● **TASK INPUTS**:
· · · · ·

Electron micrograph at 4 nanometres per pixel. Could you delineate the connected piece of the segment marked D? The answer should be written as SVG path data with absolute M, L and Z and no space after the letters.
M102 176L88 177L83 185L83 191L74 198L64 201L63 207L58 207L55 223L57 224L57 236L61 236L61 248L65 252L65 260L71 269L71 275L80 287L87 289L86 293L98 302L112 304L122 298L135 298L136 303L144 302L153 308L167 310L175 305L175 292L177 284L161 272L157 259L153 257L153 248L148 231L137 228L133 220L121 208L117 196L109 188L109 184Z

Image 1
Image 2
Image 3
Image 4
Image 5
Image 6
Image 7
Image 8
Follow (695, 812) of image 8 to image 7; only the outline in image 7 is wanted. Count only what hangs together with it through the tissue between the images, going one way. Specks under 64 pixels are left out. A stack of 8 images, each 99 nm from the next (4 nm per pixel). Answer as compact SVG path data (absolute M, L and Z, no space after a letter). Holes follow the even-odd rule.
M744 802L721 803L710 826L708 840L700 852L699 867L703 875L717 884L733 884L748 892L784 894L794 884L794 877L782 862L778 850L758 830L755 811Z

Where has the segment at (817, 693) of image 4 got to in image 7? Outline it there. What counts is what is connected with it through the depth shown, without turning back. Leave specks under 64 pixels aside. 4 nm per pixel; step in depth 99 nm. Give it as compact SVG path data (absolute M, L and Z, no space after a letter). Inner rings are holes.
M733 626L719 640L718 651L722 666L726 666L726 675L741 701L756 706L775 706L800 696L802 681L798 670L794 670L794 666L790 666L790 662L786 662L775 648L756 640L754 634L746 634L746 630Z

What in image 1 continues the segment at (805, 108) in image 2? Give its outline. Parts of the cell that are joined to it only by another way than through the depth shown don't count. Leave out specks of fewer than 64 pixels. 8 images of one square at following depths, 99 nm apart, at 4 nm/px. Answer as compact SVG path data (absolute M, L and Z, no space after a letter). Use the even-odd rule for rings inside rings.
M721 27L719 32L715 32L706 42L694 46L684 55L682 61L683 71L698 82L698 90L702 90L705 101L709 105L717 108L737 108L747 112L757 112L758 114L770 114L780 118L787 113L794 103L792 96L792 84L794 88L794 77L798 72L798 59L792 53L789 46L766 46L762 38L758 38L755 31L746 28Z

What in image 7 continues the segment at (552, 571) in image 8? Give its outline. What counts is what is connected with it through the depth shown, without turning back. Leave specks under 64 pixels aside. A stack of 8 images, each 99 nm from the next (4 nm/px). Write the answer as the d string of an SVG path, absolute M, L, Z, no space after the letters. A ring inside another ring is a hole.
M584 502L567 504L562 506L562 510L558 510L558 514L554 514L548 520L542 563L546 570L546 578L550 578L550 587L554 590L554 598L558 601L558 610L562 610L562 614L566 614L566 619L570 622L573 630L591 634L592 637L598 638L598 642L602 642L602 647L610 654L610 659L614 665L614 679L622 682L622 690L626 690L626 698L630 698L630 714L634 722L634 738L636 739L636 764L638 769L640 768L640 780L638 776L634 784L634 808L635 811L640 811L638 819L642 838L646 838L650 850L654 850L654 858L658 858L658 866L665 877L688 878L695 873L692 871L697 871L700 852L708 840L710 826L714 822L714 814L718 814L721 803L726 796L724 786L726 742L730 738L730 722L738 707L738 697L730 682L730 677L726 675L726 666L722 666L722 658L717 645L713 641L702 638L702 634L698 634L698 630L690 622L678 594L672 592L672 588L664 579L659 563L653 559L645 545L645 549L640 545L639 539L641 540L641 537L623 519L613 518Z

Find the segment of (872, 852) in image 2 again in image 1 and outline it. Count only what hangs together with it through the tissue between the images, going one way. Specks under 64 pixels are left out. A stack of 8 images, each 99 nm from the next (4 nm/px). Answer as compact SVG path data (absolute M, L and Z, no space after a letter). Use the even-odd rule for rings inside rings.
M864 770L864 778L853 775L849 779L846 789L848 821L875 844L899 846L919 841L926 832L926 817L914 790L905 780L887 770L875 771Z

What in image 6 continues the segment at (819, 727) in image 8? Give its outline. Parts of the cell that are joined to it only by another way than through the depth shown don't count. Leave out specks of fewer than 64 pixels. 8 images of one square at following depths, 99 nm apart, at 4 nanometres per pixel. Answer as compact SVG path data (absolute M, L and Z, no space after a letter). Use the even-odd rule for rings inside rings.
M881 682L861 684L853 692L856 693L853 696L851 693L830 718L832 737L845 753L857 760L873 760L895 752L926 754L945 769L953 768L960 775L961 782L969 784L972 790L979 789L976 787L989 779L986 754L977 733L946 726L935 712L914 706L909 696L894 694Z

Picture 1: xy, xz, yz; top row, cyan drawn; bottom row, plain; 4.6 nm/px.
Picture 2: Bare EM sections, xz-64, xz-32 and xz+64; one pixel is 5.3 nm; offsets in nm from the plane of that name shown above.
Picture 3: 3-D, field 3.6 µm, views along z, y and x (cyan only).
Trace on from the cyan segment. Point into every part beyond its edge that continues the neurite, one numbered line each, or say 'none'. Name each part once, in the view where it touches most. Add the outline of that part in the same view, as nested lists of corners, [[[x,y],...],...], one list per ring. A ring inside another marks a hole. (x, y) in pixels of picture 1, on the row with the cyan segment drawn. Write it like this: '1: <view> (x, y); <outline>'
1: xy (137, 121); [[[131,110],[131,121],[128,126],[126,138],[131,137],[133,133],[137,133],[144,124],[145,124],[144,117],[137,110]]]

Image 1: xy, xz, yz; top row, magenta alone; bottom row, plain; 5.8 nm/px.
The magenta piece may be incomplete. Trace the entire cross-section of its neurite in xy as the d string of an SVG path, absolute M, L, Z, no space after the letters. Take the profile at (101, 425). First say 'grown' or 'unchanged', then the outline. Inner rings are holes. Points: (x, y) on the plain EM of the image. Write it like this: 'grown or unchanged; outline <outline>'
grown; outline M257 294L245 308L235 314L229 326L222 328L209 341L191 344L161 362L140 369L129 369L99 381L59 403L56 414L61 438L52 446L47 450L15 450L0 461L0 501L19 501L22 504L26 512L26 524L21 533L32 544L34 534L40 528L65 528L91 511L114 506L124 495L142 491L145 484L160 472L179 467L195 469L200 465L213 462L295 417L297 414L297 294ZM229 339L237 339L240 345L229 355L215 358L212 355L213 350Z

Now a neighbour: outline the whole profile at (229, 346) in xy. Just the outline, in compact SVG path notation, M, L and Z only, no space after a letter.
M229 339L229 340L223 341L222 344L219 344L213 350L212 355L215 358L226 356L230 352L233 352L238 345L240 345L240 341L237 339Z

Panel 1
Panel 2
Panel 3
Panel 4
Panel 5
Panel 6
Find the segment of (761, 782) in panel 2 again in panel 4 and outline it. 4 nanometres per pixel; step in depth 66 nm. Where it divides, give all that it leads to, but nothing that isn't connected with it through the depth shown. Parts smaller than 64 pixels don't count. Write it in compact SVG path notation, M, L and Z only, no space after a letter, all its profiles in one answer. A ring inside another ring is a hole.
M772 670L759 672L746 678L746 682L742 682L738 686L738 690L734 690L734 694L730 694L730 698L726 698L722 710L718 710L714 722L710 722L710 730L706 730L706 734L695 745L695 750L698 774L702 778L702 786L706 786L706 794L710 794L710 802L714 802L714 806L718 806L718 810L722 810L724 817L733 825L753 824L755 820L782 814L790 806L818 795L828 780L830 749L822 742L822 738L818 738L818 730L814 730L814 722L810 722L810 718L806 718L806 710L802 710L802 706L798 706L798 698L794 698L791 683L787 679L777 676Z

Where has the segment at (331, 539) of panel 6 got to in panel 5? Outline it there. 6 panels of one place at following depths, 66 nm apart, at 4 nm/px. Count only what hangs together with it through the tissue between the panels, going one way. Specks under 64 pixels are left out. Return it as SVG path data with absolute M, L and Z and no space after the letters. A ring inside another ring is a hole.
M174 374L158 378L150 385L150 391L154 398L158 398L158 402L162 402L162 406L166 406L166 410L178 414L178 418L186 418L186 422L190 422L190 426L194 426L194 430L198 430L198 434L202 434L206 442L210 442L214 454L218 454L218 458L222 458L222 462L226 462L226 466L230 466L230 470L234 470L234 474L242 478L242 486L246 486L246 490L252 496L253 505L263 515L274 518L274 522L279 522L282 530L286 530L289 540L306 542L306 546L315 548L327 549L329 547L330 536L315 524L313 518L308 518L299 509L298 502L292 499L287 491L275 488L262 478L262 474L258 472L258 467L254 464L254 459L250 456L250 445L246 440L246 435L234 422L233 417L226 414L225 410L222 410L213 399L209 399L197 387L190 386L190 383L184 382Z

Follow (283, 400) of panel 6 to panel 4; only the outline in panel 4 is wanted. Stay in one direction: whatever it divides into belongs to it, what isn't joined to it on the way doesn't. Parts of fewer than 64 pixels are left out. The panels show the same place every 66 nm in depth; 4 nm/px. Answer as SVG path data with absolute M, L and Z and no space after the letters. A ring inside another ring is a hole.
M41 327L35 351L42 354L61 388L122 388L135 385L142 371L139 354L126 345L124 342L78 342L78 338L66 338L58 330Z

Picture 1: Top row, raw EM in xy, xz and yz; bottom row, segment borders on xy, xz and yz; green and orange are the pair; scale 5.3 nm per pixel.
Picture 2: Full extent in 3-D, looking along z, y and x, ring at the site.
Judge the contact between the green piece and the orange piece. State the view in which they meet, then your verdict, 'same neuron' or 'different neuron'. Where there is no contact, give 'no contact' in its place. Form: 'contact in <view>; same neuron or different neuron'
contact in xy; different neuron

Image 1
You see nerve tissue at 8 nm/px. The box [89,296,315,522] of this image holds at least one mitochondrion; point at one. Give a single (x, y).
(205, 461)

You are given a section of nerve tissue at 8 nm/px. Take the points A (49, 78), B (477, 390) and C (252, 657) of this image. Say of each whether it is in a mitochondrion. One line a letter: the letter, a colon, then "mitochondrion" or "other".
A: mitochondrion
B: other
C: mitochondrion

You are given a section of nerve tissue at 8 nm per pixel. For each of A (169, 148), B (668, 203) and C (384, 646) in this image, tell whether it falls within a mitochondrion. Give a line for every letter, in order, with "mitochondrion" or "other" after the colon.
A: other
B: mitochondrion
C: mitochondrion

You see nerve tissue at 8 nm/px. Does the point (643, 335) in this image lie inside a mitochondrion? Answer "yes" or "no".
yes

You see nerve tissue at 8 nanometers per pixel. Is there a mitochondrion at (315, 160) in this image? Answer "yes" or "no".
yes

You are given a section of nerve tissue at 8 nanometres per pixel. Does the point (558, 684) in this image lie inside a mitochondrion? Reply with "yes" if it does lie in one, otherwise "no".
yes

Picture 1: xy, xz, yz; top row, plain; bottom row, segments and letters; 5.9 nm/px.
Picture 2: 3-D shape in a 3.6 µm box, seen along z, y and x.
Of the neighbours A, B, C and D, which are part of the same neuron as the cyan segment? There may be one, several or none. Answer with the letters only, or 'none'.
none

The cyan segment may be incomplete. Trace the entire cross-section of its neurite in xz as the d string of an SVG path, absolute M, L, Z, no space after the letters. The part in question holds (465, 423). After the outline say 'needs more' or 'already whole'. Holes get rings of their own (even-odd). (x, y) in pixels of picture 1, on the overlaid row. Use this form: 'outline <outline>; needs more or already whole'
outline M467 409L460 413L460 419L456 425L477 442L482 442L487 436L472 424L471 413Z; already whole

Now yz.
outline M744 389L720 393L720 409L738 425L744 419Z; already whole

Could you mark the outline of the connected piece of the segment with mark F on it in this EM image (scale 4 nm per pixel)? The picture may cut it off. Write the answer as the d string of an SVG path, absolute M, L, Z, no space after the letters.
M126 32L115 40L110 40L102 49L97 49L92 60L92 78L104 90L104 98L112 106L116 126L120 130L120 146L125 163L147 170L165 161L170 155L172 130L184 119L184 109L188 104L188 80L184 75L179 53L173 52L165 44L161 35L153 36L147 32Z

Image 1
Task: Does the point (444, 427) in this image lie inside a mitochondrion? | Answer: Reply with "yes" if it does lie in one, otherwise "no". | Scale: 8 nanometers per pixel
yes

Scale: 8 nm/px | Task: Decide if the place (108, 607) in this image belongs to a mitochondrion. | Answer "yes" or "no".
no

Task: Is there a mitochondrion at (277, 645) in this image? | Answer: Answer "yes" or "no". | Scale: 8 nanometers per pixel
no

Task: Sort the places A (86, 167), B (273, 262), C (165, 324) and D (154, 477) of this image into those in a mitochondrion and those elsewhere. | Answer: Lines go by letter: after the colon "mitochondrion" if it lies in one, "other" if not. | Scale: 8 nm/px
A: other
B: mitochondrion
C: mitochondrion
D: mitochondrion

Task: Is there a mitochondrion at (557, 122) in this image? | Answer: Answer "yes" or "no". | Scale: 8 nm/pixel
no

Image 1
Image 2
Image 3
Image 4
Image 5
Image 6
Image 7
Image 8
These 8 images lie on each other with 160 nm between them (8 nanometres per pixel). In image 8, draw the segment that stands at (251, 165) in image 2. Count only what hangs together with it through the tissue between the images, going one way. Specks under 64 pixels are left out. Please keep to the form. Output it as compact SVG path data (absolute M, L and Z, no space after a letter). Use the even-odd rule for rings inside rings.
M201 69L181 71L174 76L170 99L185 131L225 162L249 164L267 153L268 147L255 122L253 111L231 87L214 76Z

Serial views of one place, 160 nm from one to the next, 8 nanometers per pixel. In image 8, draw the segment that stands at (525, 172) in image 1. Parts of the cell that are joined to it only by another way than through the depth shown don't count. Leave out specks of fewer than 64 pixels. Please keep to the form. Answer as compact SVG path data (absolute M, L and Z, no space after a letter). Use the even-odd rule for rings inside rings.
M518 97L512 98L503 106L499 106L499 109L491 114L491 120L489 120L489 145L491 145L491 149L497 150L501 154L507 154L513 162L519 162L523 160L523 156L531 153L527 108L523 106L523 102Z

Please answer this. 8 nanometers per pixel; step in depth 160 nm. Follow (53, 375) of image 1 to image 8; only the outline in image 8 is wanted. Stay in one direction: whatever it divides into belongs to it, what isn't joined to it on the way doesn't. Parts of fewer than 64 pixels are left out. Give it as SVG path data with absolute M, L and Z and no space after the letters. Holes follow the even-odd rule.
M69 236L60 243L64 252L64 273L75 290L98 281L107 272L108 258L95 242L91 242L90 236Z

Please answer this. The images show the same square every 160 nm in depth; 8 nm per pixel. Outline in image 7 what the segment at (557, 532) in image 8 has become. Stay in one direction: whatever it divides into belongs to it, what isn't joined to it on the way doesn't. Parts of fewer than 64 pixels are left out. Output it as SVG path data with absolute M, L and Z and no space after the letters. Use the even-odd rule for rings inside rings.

· · · · ·

● **ASSIGNMENT**: Report back every line of the entries in which "bottom" occurs.

● **ANSWER BOX**:
Picture 1: xy, xz, yz; top row, cyan drawn; bottom row, plain; 4.6 nm/px.
Image 1: xy, xz, yz; top row, magenta alone; bottom row, plain; 5.8 nm/px.
Picture 1: Top row, raw EM in xy, xz and yz; bottom row, segment borders on xy, xz and yz; green and orange are the pair; scale 5.3 nm per pixel.
Picture 1: xy, xz, yz; top row, plain; bottom row, segments and letters; 5.9 nm/px.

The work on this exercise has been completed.